Answer
The statement “If $f\left( x \right)=\pi {{x}^{2}}$ describes the area of a circle, $f\left( x \right),$ with radius x, $f'\left( 5 \right)>f'\left( 2 \right)$ because the area increases more rapidly as the radius increases” makes sense.
Work Step by Step
The derivative of the function $f\left( x \right)=\pi {{x}^{2}}$ at x is given by $f'\left( x \right)=\underset{h\to 0}{\mathop{\lim }}\,\frac{f\left( x+h \right)-f\left( x \right)}{h}$, provided this limit exists.
$\begin{align}
& f'\left( x \right)=\underset{h\to 0}{\mathop{\lim }}\,\frac{\pi {{\left( x+h \right)}^{2}}-\pi {{x}^{2}}}{h} \\
& =\underset{h\to 0}{\mathop{\lim }}\,\frac{\pi \left( {{x}^{2}}+{{h}^{2}}+2xh \right)-\pi {{x}^{2}}}{h} \\
& =\underset{h\to 0}{\mathop{\lim }}\,\frac{\pi {{x}^{2}}+\pi {{h}^{2}}+2\pi xh-\pi {{x}^{2}}}{h} \\
& =\underset{h\to 0}{\mathop{\lim }}\,\frac{\pi {{h}^{2}}+2\pi xh}{h}
\end{align}$
$\begin{align}
& =\underset{h\to 0}{\mathop{\lim }}\,\left( \pi h+2\pi x \right) \\
& =\pi \left( 0 \right)+2\pi x \\
& =2\pi x \\
\end{align}$
To find the value of $f'\left( 5 \right)$, substitute $x=5$ in $f'\left( x \right)=2\pi x$.

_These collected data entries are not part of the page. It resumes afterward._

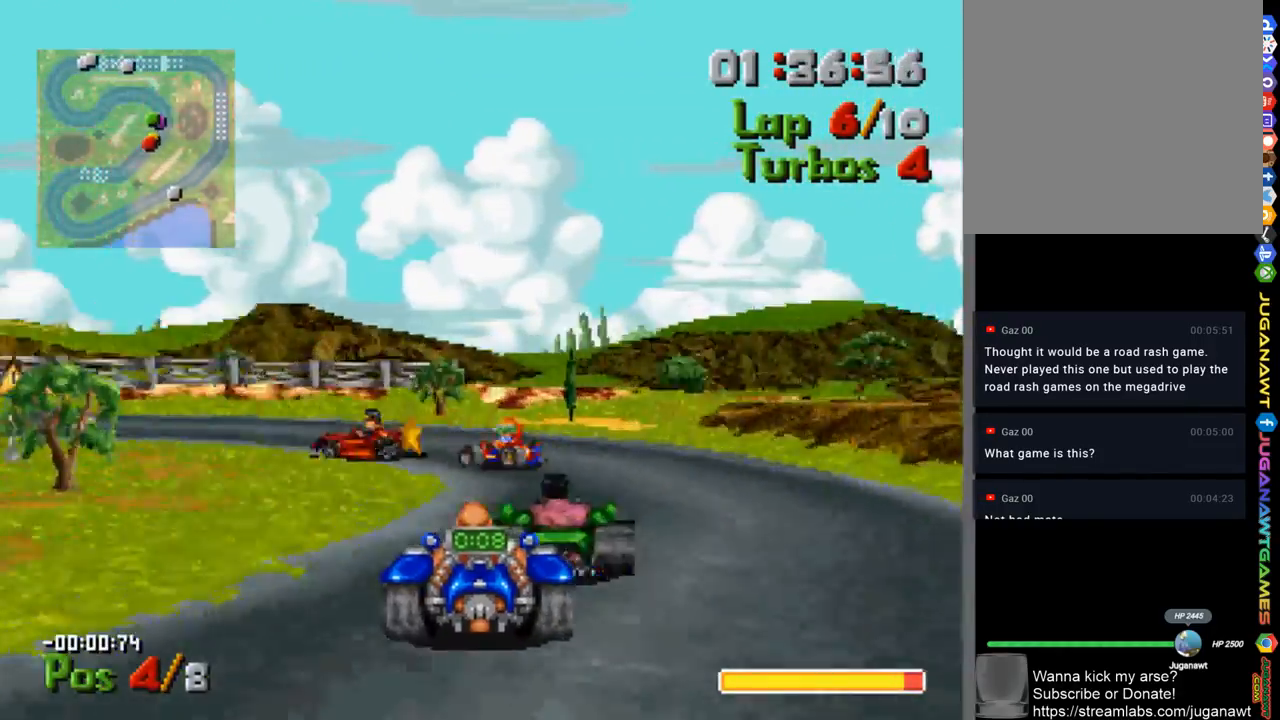
{"buttons": ["A", "DPAD_LEFT"], "left_stick": "center", "right_stick": "center", "events": [[100, "R1", "up"], [133, "DPAD_LEFT", "down"]]}
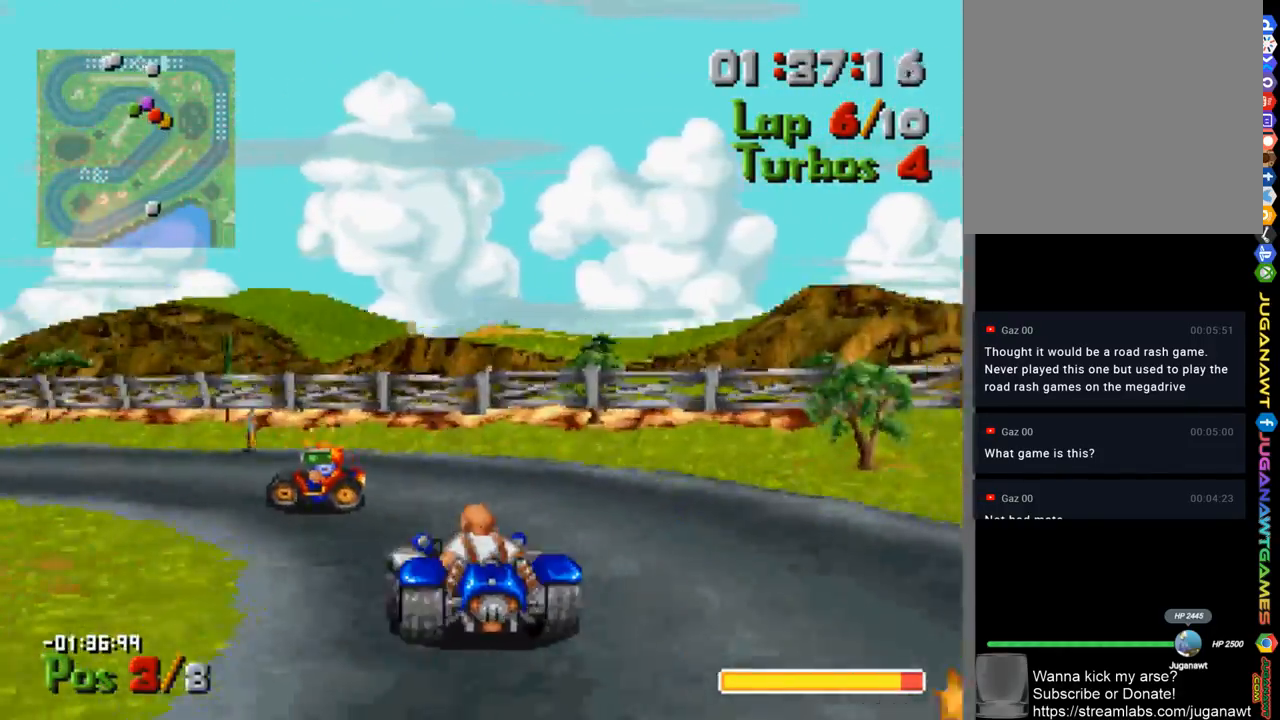
{"buttons": ["A", "DPAD_LEFT"], "left_stick": "center", "right_stick": "center", "events": []}
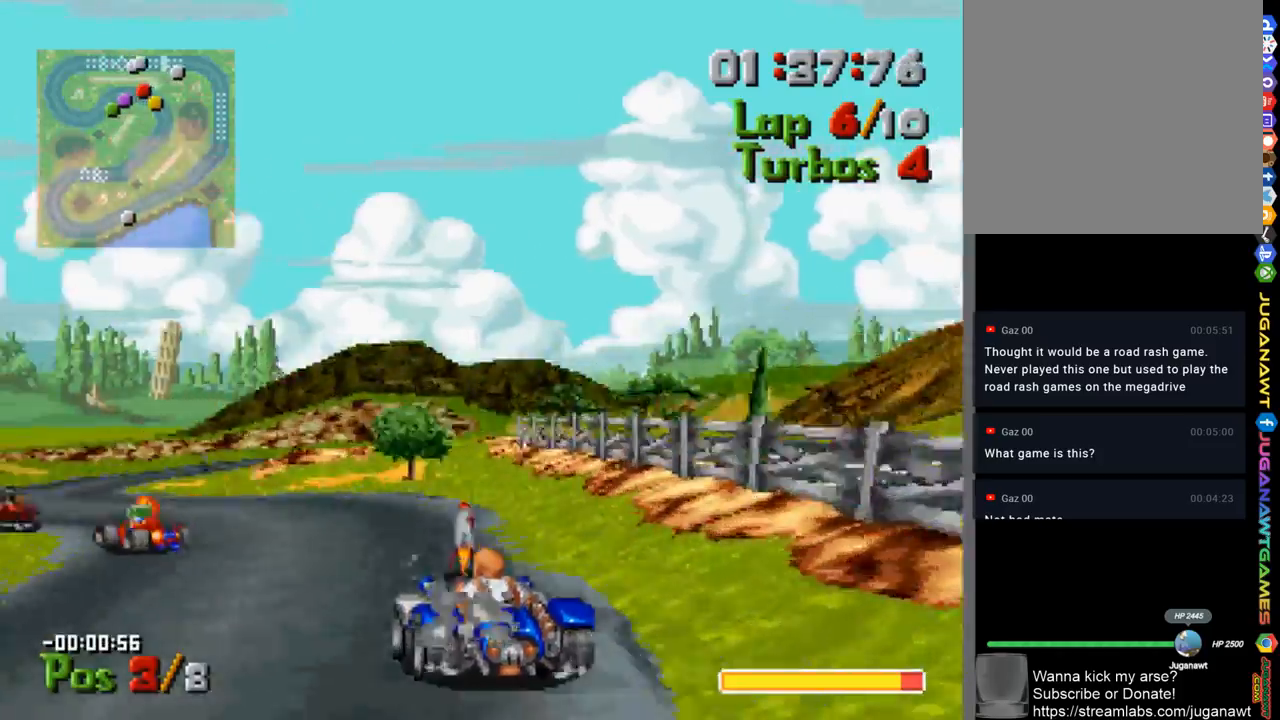
{"buttons": ["A", "DPAD_RIGHT"], "left_stick": "center", "right_stick": "center", "events": [[333, "DPAD_LEFT", "up"], [467, "DPAD_RIGHT", "down"]]}
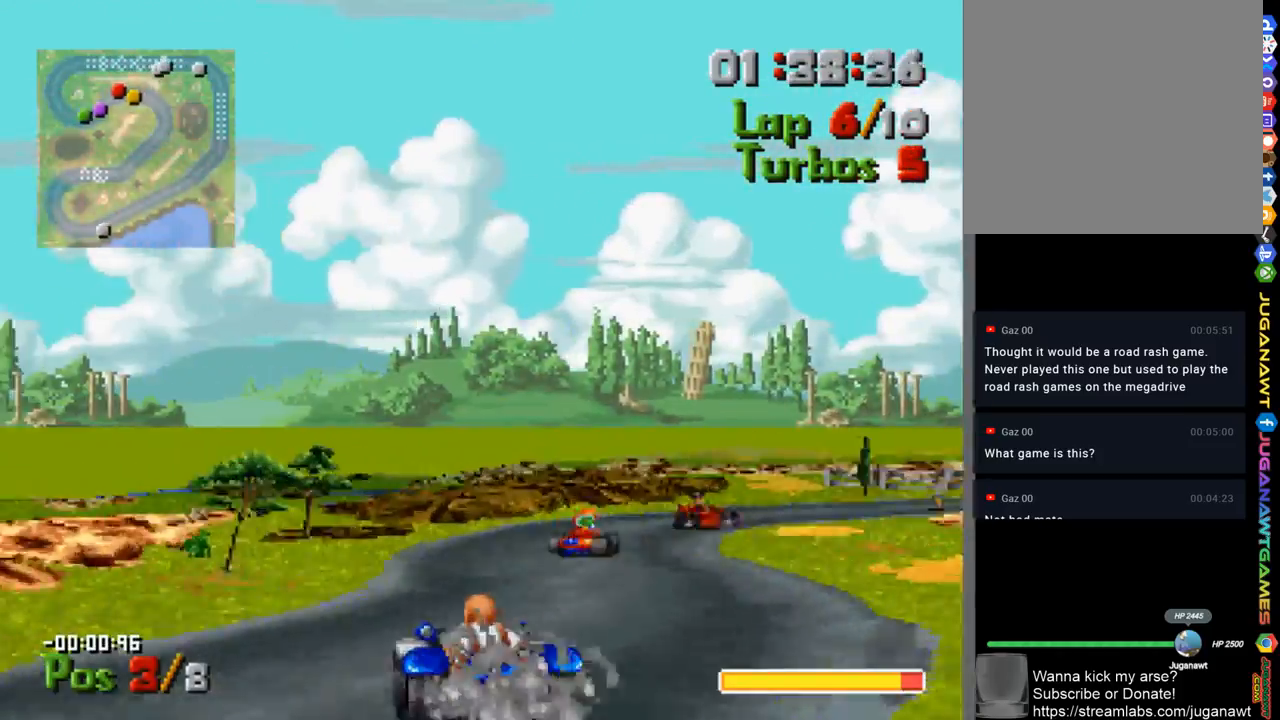
{"buttons": ["A", "DPAD_RIGHT"], "left_stick": "center", "right_stick": "center", "events": []}
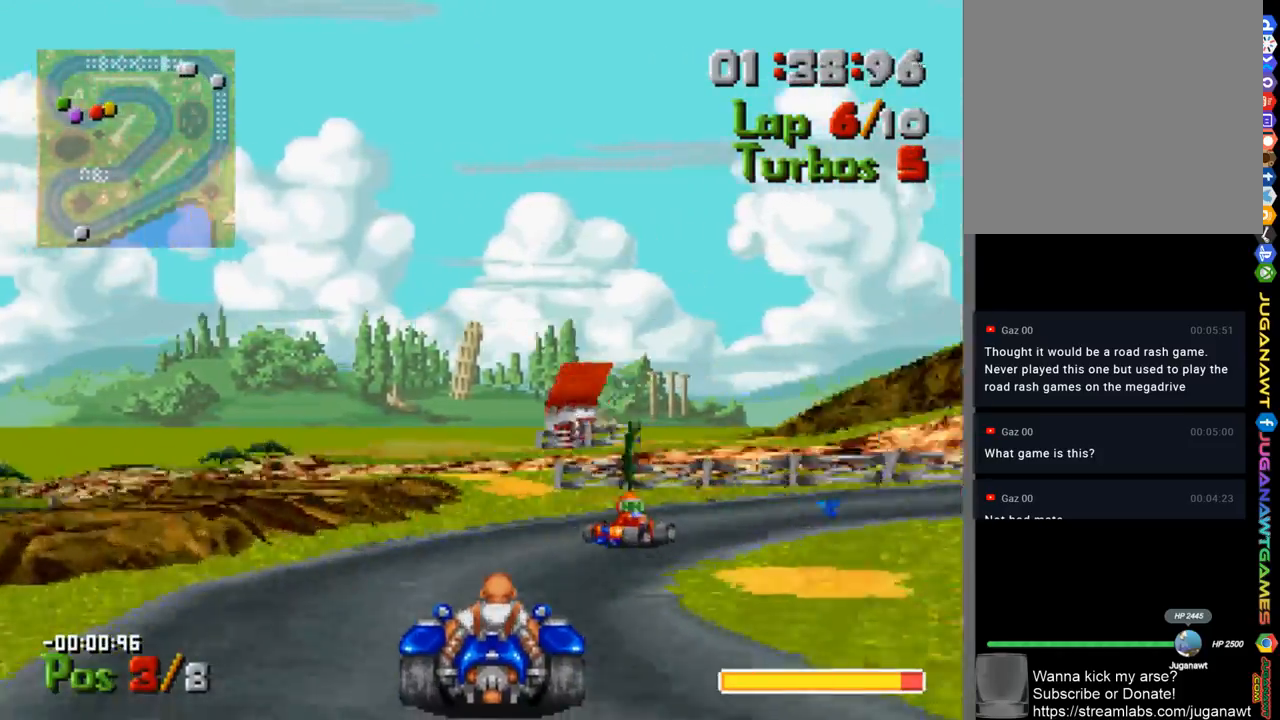
{"buttons": ["A", "DPAD_RIGHT"], "left_stick": "center", "right_stick": "center", "events": []}
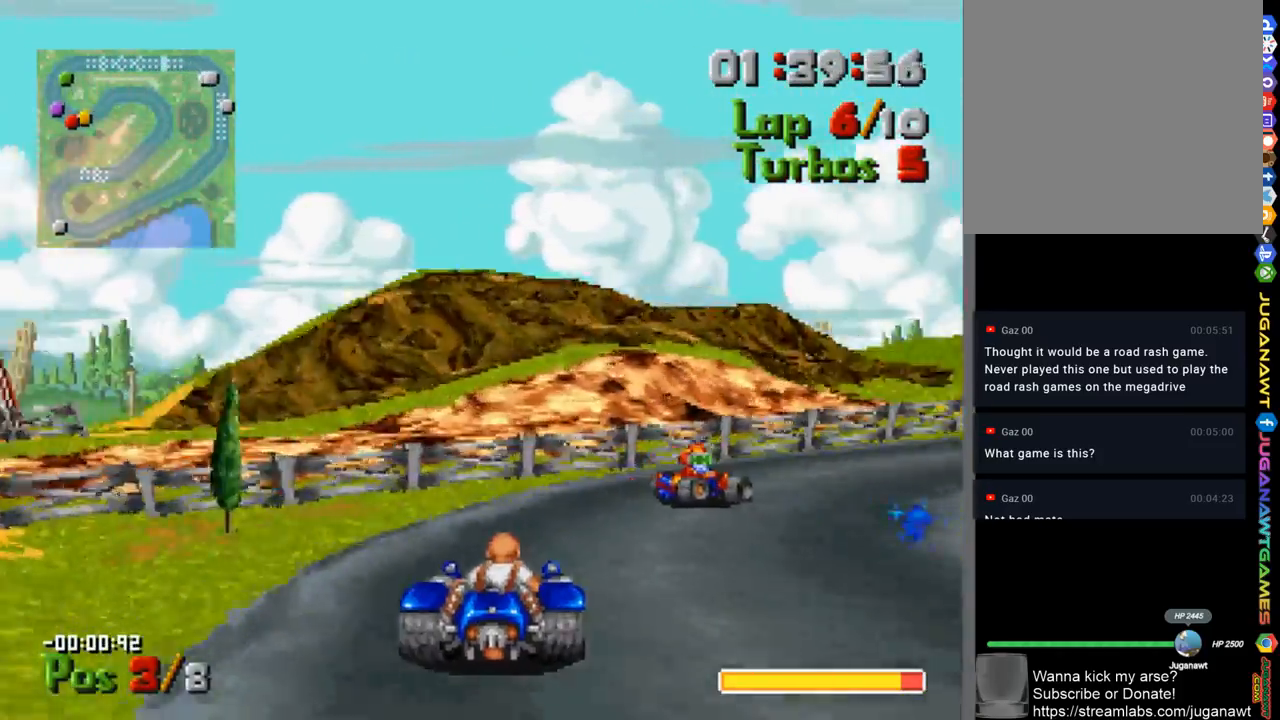
{"buttons": ["A", "DPAD_RIGHT"], "left_stick": "center", "right_stick": "center", "events": []}
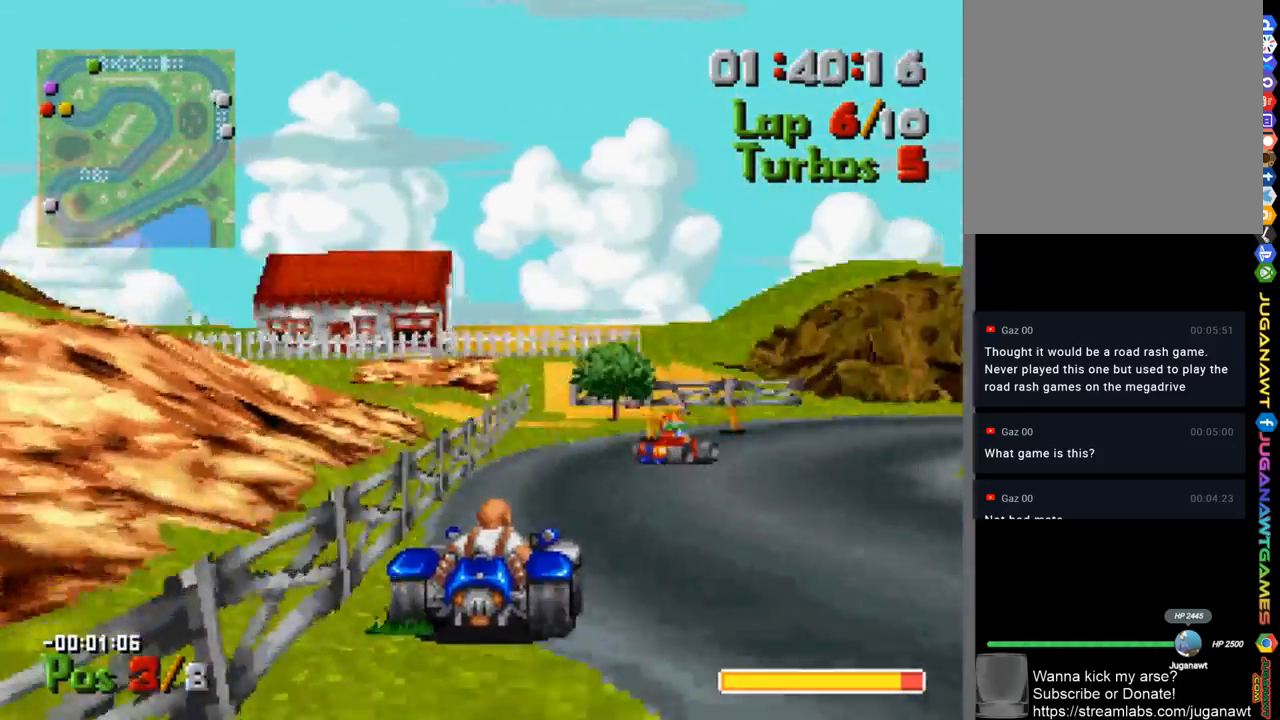
{"buttons": ["A", "DPAD_RIGHT"], "left_stick": "center", "right_stick": "center", "events": [[233, "DPAD_RIGHT", "up"], [433, "DPAD_RIGHT", "down"]]}
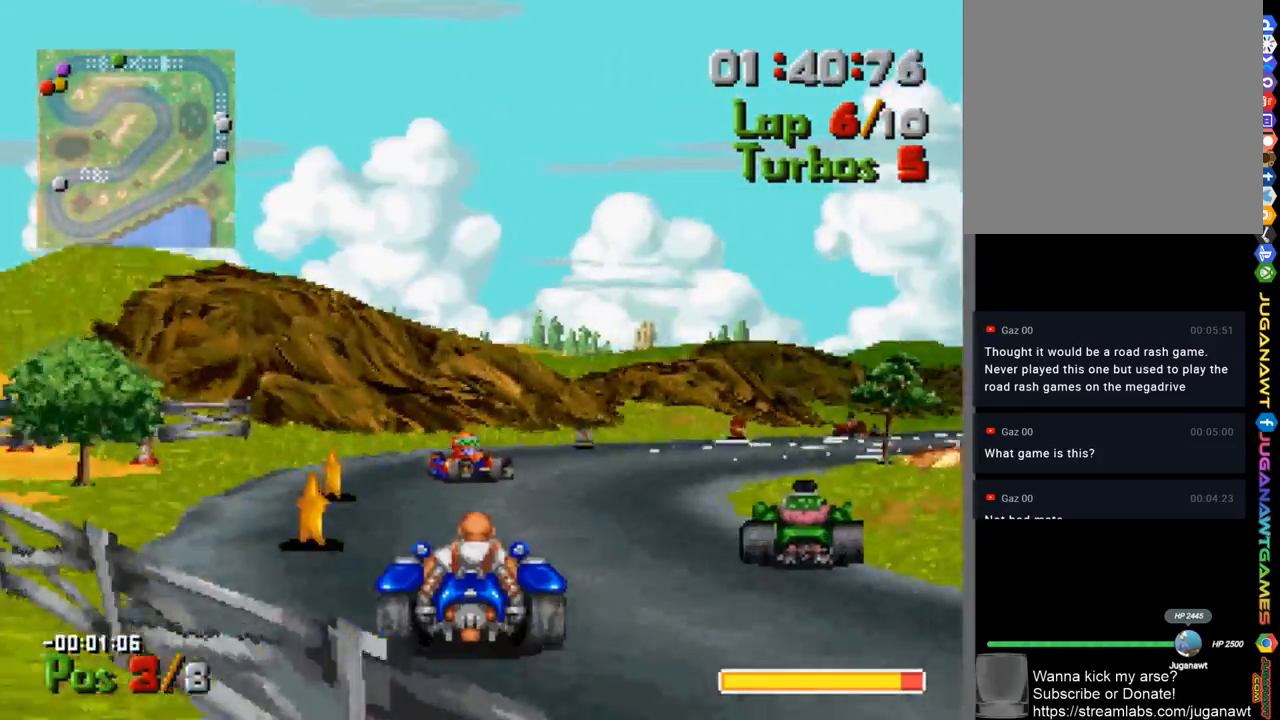
{"buttons": ["A", "R1"], "left_stick": "center", "right_stick": "center", "events": [[300, "DPAD_RIGHT", "up"], [400, "R1", "down"]]}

$f'\left( 5 \right)=2\pi \left( 5 \right)=10\pi $
To find the value of $f'\left( 2 \right)$, substitute $x=2$ in $f'\left( x \right)=2\pi x$.
$f'\left( 2 \right)=2\pi \left( 2 \right)=4\pi $
Thus $f'\left( 5 \right)>f'\left( 2 \right)$
Thus, the area increases more rapidly as the radius increases.
Thus, the statement makes sense.